From the USA Today comes an article highlighting a nascent push to refocus attention on a new super-regional geography — the megapolis:
Big cities are bumping into small towns, stretching into rural areas, gobbling up farmland and merging into big urban blobs: megapolitan areas. Sports rivalries aside, the world is no longer about towns, cities, counties, metropolitan areas or even states. Those traditional boundaries may become even more parochial as a booming nation of 295 million braces for another 125 million people by 2050. If current development patterns continue, millions more will settle around metropolitan areas, along interstate highways and near major airports. They’ll form giant urban areas linked by common culture, economy, geography and ecology: Ten megapolitan areas have more than 10 million residents or will have that many by 2040, according to a new study by Virginia Tech. They extend into 35 states and include parts of every state east of the Mississippi River except Vermont. They incorporate less than a fifth of the land area in the continental USA but house more than two-thirds of the population. Four states are completely megapolitan: Connecticut, Delaware, New Jersey and Rhode Island. Researchers at the University of Pennsylvania’s Department of City and Regional Planning predict that by 2050, more than 300 million people, about 70% of the population, will live in eight “super city” regions that today have about 175 million people.
Some of the megapolitan areas discussed include NYC-Boston-Philly-DC-Richmond; KC-OK City-Dallas-San Antonio; Houston-New Orleans-Mobile; and LA-San Diego-Las Vegas.
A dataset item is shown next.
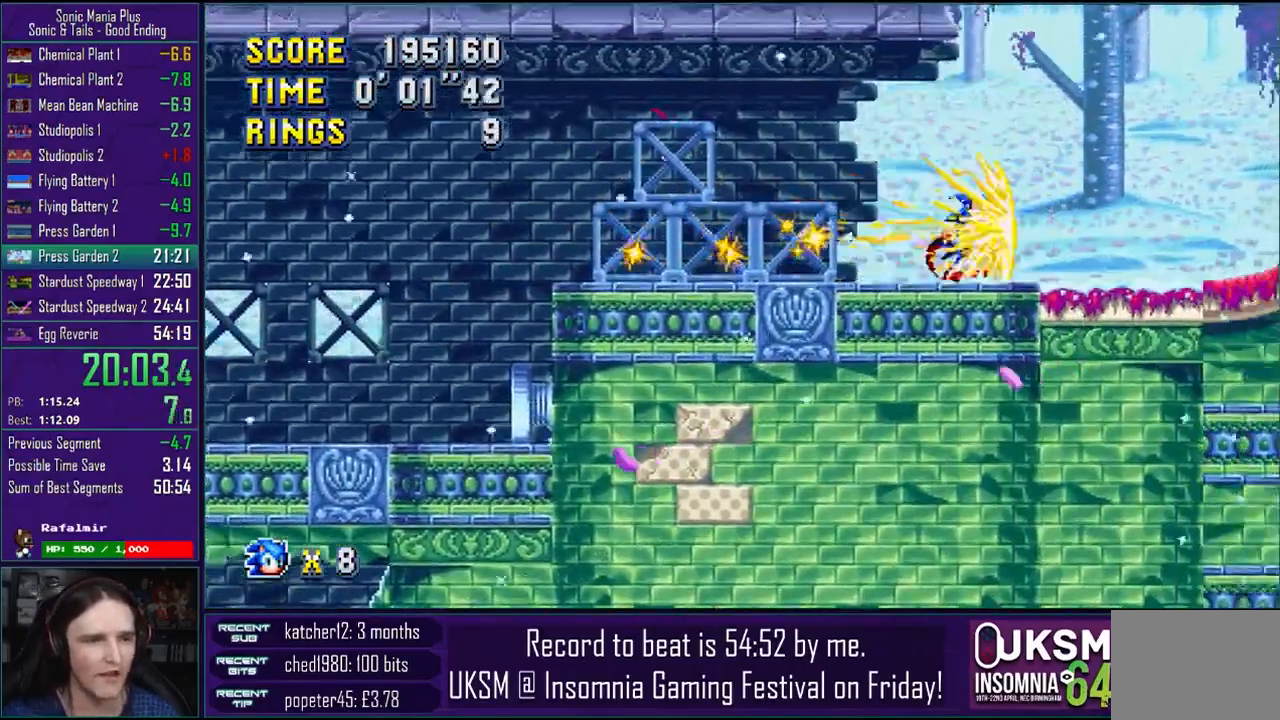
{"buttons": [], "left_stick": "right", "right_stick": "center", "events": [[83, "CROSS", "down"], [217, "CROSS", "up"], [333, "CROSS", "down"], [450, "CROSS", "up"]]}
The idea of emphasizing a new geographic level of analysis does seem to have some validity as it pertains to regional economic and demographic analysis. But the article does foreshadow a potential movement to keep an eye on — a mutation of regionalism (i.e. regional land use planning and governance) into super-regionalism:
“We’re looking at places the way Asians and Europeans do, cutting across borders,” says Robert Yaro, president of the Regional Plan Association, a New York non-profit research and advocacy group that works on quality-of-life issues in 31 adjacent counties in New York, New Jersey and Connecticut. Yaro and the Lincoln Institute of Land Policy in Cambridge, Mass., are researching ways of formally delineating and measuring these regions. The goal: to promote collaboration on transportation and environmental protection between metropolitan areas and across political boundaries. […] “The government should recognize that we have super cities, super regions that are emerging,” says Catherine Ross, head of a Georgia Tech program studying the ever-expanding Atlanta megapolitan area. She calls it the Piedmont Atlantic Megalopolis, PAM for short. Defining this vast space as one region could help spread development and the increased demand for water, sewers and electricity more evenly throughout the area, not just around Atlanta, Ross says. The Washington-Baltimore area is another example. In the nation’s capital and its immediate suburbs, the housing market is superheated. Just 40 miles away in Baltimore, a city that is losing population, housing is still affordable but heavy traffic makes such a commute daunting. “If you build a bullet train to Baltimore, you could change that dynamic,” Lang says. “It’s in your interest to redistribute housing opportunities.”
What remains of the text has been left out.